Item No. 2 on the checklist was just as big, and its impact ushered in change across Division I hockey. Serratore worked tirelessly to get College Hockey America off the ground, in the process giving schools such as Bemidji State, Army West Point, Niagara and Alabama Huntsville, where Corbett eventually landed as head coach, a conference to play in and a path into the NCAA Tournament.

“When I was there, we were a travelling road show,” Doyle said. “When you saw Feb. 28 on the schedule, you knew that was your last game. Period.

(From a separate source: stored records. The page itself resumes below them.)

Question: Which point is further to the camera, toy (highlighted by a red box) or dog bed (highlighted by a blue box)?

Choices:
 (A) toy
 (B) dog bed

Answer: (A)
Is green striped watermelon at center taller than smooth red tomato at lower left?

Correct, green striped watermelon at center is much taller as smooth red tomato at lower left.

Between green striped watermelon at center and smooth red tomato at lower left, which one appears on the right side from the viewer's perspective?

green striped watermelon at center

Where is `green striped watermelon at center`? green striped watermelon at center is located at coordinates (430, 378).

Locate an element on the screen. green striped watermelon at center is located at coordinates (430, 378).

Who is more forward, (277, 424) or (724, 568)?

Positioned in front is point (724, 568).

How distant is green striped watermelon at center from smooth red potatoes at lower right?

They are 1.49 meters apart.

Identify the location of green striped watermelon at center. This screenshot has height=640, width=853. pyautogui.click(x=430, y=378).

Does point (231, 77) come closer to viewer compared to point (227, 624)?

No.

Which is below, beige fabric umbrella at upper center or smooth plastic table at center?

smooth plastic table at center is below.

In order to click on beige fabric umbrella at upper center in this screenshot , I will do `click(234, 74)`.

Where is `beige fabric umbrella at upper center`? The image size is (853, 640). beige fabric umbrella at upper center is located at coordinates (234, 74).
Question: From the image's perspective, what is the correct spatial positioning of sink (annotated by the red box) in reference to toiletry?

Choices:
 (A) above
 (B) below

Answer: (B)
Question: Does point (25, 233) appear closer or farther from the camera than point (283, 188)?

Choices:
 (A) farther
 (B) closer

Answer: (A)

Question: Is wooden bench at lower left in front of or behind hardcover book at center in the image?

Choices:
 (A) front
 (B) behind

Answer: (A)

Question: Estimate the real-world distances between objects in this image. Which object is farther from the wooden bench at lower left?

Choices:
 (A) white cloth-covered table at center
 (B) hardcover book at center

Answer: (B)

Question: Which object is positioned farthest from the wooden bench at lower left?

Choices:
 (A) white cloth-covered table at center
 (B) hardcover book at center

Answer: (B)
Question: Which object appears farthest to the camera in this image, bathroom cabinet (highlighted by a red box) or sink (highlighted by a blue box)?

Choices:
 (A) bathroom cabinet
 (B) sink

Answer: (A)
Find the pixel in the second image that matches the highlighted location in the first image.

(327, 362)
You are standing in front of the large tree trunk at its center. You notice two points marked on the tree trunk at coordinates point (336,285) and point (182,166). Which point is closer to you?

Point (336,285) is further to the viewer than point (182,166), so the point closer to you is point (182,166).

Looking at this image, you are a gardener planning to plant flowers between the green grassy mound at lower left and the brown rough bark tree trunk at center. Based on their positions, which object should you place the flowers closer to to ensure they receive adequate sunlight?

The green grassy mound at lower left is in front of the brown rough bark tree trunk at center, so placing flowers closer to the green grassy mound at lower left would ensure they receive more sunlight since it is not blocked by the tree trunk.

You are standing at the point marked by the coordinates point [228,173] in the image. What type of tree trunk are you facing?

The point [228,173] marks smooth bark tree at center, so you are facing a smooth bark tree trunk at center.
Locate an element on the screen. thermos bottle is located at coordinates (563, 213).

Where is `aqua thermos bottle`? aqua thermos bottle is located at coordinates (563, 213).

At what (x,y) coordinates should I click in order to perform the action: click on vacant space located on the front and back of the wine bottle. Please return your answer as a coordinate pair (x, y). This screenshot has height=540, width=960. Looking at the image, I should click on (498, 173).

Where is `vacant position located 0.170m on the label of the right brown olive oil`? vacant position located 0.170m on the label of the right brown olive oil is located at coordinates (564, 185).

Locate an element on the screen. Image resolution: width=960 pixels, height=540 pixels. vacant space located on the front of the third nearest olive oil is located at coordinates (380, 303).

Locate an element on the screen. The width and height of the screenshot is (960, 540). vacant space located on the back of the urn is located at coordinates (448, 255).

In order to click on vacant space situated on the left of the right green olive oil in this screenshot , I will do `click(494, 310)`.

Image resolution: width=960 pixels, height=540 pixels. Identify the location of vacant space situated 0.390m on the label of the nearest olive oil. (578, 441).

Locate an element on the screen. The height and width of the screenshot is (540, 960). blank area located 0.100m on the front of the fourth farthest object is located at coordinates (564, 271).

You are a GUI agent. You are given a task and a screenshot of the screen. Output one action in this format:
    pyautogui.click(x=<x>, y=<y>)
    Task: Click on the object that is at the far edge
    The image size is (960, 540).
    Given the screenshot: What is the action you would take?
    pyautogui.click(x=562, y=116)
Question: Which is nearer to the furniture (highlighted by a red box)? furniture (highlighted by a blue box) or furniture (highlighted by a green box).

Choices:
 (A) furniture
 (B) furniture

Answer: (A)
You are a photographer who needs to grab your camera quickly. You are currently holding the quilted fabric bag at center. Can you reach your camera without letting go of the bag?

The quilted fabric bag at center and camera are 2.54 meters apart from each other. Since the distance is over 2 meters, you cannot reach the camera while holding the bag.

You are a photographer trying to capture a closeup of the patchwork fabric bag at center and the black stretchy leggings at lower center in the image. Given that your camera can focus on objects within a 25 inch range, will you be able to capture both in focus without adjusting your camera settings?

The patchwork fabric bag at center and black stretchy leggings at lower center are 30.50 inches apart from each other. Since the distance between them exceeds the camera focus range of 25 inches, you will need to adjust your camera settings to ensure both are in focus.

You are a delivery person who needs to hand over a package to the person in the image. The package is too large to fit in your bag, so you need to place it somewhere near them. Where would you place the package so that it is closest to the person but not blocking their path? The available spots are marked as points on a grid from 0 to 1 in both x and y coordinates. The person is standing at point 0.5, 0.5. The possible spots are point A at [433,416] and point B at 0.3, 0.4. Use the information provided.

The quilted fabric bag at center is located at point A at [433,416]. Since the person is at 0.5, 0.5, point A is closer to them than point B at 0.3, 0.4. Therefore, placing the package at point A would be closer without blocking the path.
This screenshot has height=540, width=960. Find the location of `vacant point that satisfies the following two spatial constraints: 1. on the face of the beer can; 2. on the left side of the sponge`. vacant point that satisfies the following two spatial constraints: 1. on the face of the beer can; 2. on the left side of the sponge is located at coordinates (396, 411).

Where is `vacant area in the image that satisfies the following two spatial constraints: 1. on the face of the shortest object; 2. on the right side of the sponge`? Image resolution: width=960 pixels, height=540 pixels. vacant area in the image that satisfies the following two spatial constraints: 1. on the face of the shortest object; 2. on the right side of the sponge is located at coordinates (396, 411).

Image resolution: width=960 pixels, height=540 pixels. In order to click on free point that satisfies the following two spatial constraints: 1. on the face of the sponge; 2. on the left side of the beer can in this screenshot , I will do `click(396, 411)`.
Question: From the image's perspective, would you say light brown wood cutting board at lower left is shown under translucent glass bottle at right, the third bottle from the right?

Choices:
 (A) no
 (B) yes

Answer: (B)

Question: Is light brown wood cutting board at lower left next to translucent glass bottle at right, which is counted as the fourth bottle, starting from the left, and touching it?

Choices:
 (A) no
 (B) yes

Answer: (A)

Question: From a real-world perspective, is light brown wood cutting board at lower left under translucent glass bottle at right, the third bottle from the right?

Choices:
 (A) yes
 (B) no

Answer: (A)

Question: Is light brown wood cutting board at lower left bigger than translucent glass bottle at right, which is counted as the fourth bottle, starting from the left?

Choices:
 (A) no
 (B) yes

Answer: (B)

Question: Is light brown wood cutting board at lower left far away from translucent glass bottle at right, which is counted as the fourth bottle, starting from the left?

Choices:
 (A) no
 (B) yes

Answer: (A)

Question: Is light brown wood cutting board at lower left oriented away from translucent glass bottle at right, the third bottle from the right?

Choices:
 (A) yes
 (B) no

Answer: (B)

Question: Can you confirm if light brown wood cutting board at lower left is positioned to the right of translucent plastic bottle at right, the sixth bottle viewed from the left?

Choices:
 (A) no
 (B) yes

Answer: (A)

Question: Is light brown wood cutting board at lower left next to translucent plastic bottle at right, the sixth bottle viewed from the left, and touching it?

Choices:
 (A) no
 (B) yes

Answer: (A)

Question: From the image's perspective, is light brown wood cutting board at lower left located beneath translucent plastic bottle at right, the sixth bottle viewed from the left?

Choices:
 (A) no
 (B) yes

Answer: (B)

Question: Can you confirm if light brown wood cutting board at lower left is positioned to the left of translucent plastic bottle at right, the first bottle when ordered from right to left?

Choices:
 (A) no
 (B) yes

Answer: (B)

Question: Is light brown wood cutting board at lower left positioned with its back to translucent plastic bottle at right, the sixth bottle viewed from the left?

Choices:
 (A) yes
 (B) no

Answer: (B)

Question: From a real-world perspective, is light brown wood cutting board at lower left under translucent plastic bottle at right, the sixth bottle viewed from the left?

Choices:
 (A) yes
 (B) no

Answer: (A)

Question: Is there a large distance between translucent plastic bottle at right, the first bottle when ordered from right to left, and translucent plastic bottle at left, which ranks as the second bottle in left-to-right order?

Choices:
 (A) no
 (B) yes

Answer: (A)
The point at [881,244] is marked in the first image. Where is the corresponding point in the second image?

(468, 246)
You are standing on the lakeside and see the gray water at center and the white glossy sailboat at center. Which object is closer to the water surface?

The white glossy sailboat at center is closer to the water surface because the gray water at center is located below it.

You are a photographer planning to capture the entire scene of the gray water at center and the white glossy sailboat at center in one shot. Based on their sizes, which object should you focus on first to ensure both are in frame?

“Frank created CHA, did the legwork, got the administration on board. … Now you’re in it until the last game. Creating that league has had a longstanding impact for a lot of schools.”

The question was asked at the time, why not join an established league such as the WCHA with natural rivals Denver and Colorado College a short drive away?

“He wanted to do (conference participation) smartly,” Doyle said. “That’s a strength of his – he has one eye on the present and one eye on the future.”

The next step in the progression came in 2006, when Air Force joined Atlantic Hockey, a move Army West Point had made in 2000 and Niagara would make 10 years later. The Falcons’ transition coincided with RIT’s move up from Division III to Division I. One or the other of those two programs were either regular-season or playoff champions in all but two years from 2007 to 2018. Air Force reached the Elite Eight in 2009, 2017 and 2018.

“He made our league better by the product they put on the ice at the Air Force Academy,” Army coach Brian Riley said. “It was like holy smokes, we’ve got to get to work so we can keep up with them. They were the standard. That forced everybody else to raise their game. When you see the new facilities being built, the scholarship increases, the coaching staffs, the league has made huge strides, and Air Force Academy deserves credit for sparking that.”

Riley will get no argument from Wayne Wilson, who has guided RIT since 1999. The Tigers became the first Atlantic Hockey team to reach the NCAA Frozen Four, when they did so in 2010.

“I’ve always felt that when you beat Air Force you’ve accomplished something,” Wilson said. “Frank’s teams are difficult to play against. He’s done a great job for a long time, and he set the bar high for every other team in our league.

“Everyone has pushed each other. Now it’s almost impossible to predict who will finish where because the league has gotten so tight, so competitive. It comes down to who’s healthy, who’s got the hot goalie.”

Mercyhurst’s Rick Gotkin is the one coach in Atlantic Hockey with a longer tenure at his school (34 years) than Serratore’s 25 at Air Force. His Lakers and the Falcons also routinely have been playoff combatants. He, too, believes the positives from the Falcons’ successes have had far-reaching impacts for the rest of the league.

“Air Force, and Army as well, by virtue of being service academies have given our league unbelievable exposure,” Gotkin said. “The on-ice excellence is clear. They’ve represented our league very well and helped raise our profile.”